2026-06-04
頬骨縮小術とオトガイ前進術の症例レビュー:滑らかな顔面輪郭の改善
顎なしと突出した頬骨の悩みを同時に解決した顔面輪郭複合手術の症例をご紹介します。既存の顎プロテーゼを除去した後、自身の骨を利用したオトガイ前進術と頬骨縮小術、そして切除した骨を再利用した貴族骨移植まで含まれた精密な手術過程を通じて、自然で立体的なフェイスラインを完成させる過程をご確認ください。

頬骨縮小術とオトガイ前進術による顔面輪郭の変化
顔の中心である頬骨と下顔面のバランスを取る顎先のラインは、全体的な印象を決定づける重要な要素です。今回ご紹介する症例は、突出した頬骨と顎なしの印象を同時に改善するため、頬骨縮小術(malar reduction)とオトガイ前進術(genioplasty)を同時に行った患者様のケースです。

1. 手術前の状態分析:既存プロテーゼの限界
こちらの患者様は、過去に口元の突出感を改善するために顎プロテーゼの手術を受けられた経歴がありました。しかし、挿入されたプロテーゼのサイズが小さく、顎なしの印象が依然として残っており、正面および45度の角度から見ると頬骨がでこぼこと突出しており、顔の輪郭が滑らかではない状態でした。

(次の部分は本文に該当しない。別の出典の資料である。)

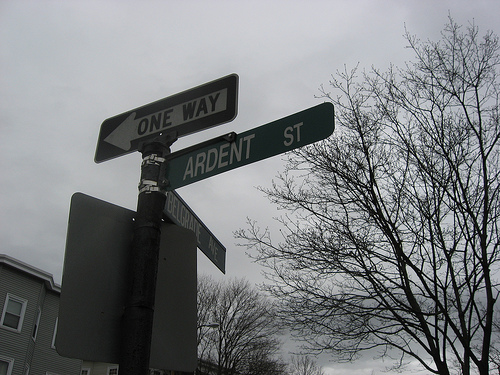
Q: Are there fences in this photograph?
A: No, there are no fences.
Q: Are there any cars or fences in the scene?
A: No, there are no fences or cars.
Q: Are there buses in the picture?
A: No, there are no buses.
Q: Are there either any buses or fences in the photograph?
A: No, there are no buses or fences.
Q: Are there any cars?
A: No, there are no cars.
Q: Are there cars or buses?
A: No, there are no cars or buses.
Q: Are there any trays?
A: No, there are no trays.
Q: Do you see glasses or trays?
A: No, there are no trays or glasses.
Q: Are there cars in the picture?
A: No, there are no cars.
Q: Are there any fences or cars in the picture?
A: No, there are no cars or fences.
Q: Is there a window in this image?
A: Yes, there is a window.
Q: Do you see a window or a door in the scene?
A: Yes, there is a window.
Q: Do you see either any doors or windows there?
A: Yes, there is a window.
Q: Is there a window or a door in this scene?
A: Yes, there is a window.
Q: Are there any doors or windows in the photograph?
A: Yes, there is a window.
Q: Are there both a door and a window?
A: No, there is a window but no doors.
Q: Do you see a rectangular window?
A: Yes, there is a rectangular window.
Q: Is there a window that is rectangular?
A: Yes, there is a window that is rectangular.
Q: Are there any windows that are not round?
A: Yes, there is a rectangular window.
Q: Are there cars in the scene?
A: No, there are no cars.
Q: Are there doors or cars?
A: No, there are no cars or doors.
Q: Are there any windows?
A: Yes, there is a window.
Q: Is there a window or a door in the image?
A: Yes, there is a window.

また、ほうれい線部位が窪んで見え、口元がさらに突出して見える特徴が観察されました。これを解決するため、単なるプロテーゼの入れ替えではなく、根本的な骨格改善を含む複合手術の計画を立てました。
- 既存の顎プロテーゼおよび固定ネジの除去
- 骨を直接前方に引き出すオトガイ前進術
- 輪郭を滑らかに整える頬骨縮小術
- 頬骨から切除した自家組織を活用する貴族骨移植
2. 精密診断と手術のポイント
X線およびCT検査の結果、既存の約3mmの小さなプロテーゼが顎先に挿入されていましたが、患者様が希望する立体感を出すには不十分でした。

自家骨を活用したオトガイ前進術
既存のプロテーゼを除去した後、ご自身の下顎骨を骨切りし、プロテーゼよりも十分な量だけ前進させました。その後、プレートとネジでしっかりと固定し、異物感のない自然なラインを形成しました。骨切り後に発生する可能性のある段差(階段現象)は、段差解消の骨切りを通じて滑らかなフェイスラインに整えました。

頬骨の再利用:貴族骨移植
頬骨縮小術の際に切除された余分な骨を捨てずに、ほうれい線部位に移植する貴族骨移植を併行しました。これは人工プロテーゼよりも生体適合性に優れており、ほうれい線部位のボリューム感を引き出し、立体的な中顔面を作るのに役立ちます。
3. 手術後の経過と回復過程
手術直後にCTを通じて確認した結果、広かった下顔面の幅が縮小し、顎先が自然に前方へ突出して立体的な横顔(プロフィール)が完成しました。

時期別の変化まとめ
- 手術後2ヶ月:大きな腫れが徐々に引き、輪郭が現れる時期です。でこぼこしていた頬骨のラインが滑らかになったことを実感できます。
- 手術後6ヶ月〜1年:細かい腫れが完全に消失し、骨組織が安定化する時期です。顎先がシャープになり、顔のサイズが縮小したような視覚的改善が期待できます。

4. 顔面輪郭手術時の注意事項
顔面輪郭手術は骨を扱う高難度の手術であるため、神経線の位置を正確に把握することが不可欠です。また、手術後に一時的な感覚低下、腫れ、内出血などが発生することがありますが、通常は時間の経過とともに緩和されます。患者様一人ひとりの骨格構造によって適した手術法が異なるため、必ず専門医との綿密なカウンセリングを先行して行う必要があります。